Should I use a personal or university-provided version of ChatGPT?
That choice is yours and should be guided by your institutional policies and personal comfort level.
Participants may use either a personal account or a university-provided version, if available. The workflows and principles introduced in the course apply in both contexts.
For transparency, I use a personal account to maintain continuity across roles and institutions, retain control over configuration and document limits, and reduce disruption when institutional tools or policies change.
I manage risk by controlling what I upload and do not use AI systems for sensitive, protected, or inappropriate data. This mirrors how I already manage risk when using cloud storage, email, and other standard academic technologies.
I’m hearing a lot about AI “agents.” Does this program use them? Why not?
No. This program does not rely on autonomous AI agents.

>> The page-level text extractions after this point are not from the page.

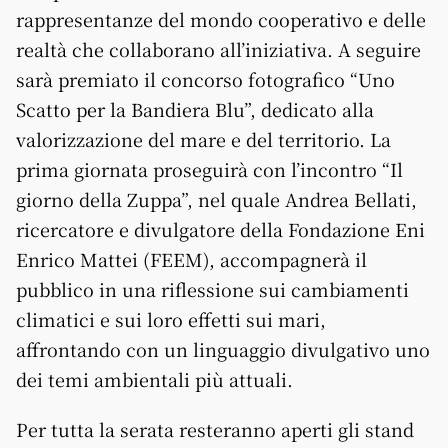
rappresentanze del mondo cooperativo e delle
realtà che collaborano all’iniziativa. A seguire
sarà premiato il concorso fotografico “Uno
Scatto per la Bandiera Blu”, dedicato alla
valorizzazione del mare e del territorio. La
prima giornata proseguirà con l’incontro “Il
giorno della Zuppa”, nel quale Andrea Bellati,
ricercatore e divulgatore della Fondazione Eni
Enrico Mattei (FEEM), accompagnerà il
pubblico in una riflessione sui cambiamenti
climatici e sui loro effetti sui mari,
affrontando con un linguaggio divulgativo uno
dei temi ambientali più attuali.
Per tutta la serata resteranno aperti gli stand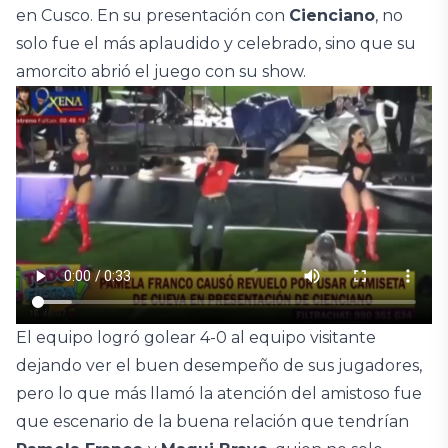
en Cusco. En su presentación con
Cienciano
, no
solo fue el más aplaudido y celebrado, sino que su
amorcito abrió el juego con su show.
El equipo logró golear 4-0 al equipo visitante
dejando ver el buen desempeño de sus jugadores,
pero lo que más llamó la atención del amistoso fue
que escenario de la buena relación que tendrían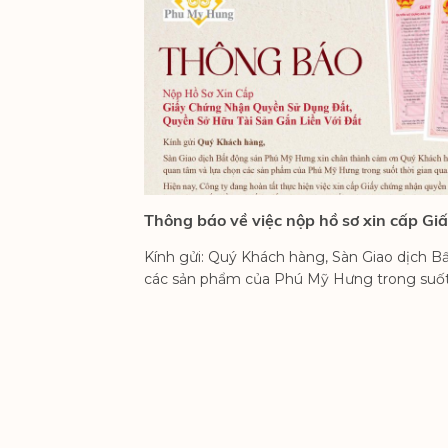
Thông báo về việc nộp hồ sơ xin cấp Gi
Kính gửi: Quý Khách hàng, Sàn Giao dịch 
các sản phẩm của Phú Mỹ Hưng trong suốt th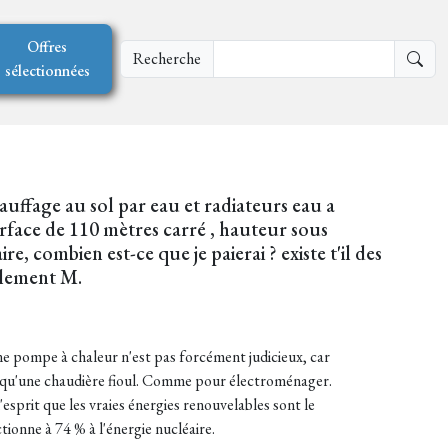
Offres
Recherche
sélectionnées
auffage au sol par eau et radiateurs eau a
urface de 110 mètres carré , hauteur sous
, combien est-ce que je paierai ? existe t'il des
alement M.
e pompe à chaleur n'est pas forcément judicieux, car
on qu'une chaudière fioul. Comme pour électroménager.
'esprit que les vraies énergies renouvelables sont le
tionne à 74 % à l'énergie nucléaire.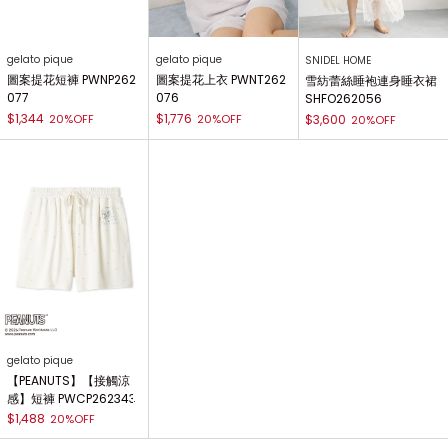
gelato pique
gelato pique
SNIDEL HOME
圖案提花短褲 PWNP262
圖案提花上衣 PWNT262
雪紡蕾絲睡袍連身睡衣裙
077
076
SHFO262056
$1,344
$1,776
20%OFF
20%OFF
$3,600
20%OFF
gelato pique
【PEANUTS】【接觸涼
感】短褲 PWCP262343
$1,488
20%OFF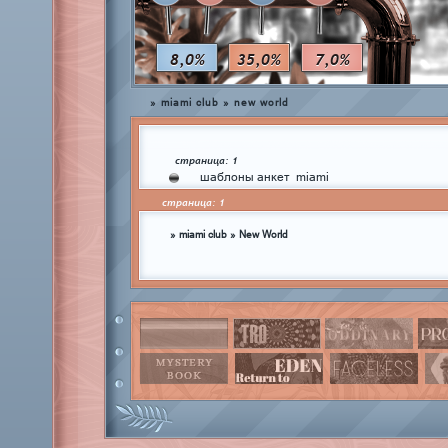
8,0%
35,0%
7,0%
»
miami club
»
new world
страница:
1
шаблоны анкет
miami
страница:
1
»
miami club
»
New World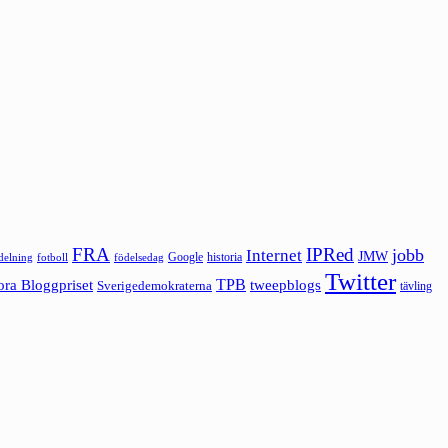
FRA
IPRed
jobb
Internet
JMW
Google
historia
ldelning
fotboll
födelsedag
Twitter
ora Bloggpriset
TPB
tweepblogs
Sverigedemokraterna
tävling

Agents are designed to monitor systems, trigger actions, or operate independently once set in motion. That design makes sense in technical or business automation contexts, but it does not align well with how faculty work actually happens.
Faculty work is episodic, judgment-heavy, and ethically constrained. Teaching, research, and service require professional discretion, contextual decision-making, and a clear human-in-the-loop model. Automating those decisions introduces unnecessary risk and complexity.
This program is intentionally built around Projects and Custom GPTs because they align with real academic work. Projects anchor AI to a specific course, manuscript, or responsibility. Custom GPTs function as structured assistants or critical friends that support thinking rather than replace it.
The goal is not autonomy. The goal is clarity, structure, and time reclaimed for high-level cognitive and relational work.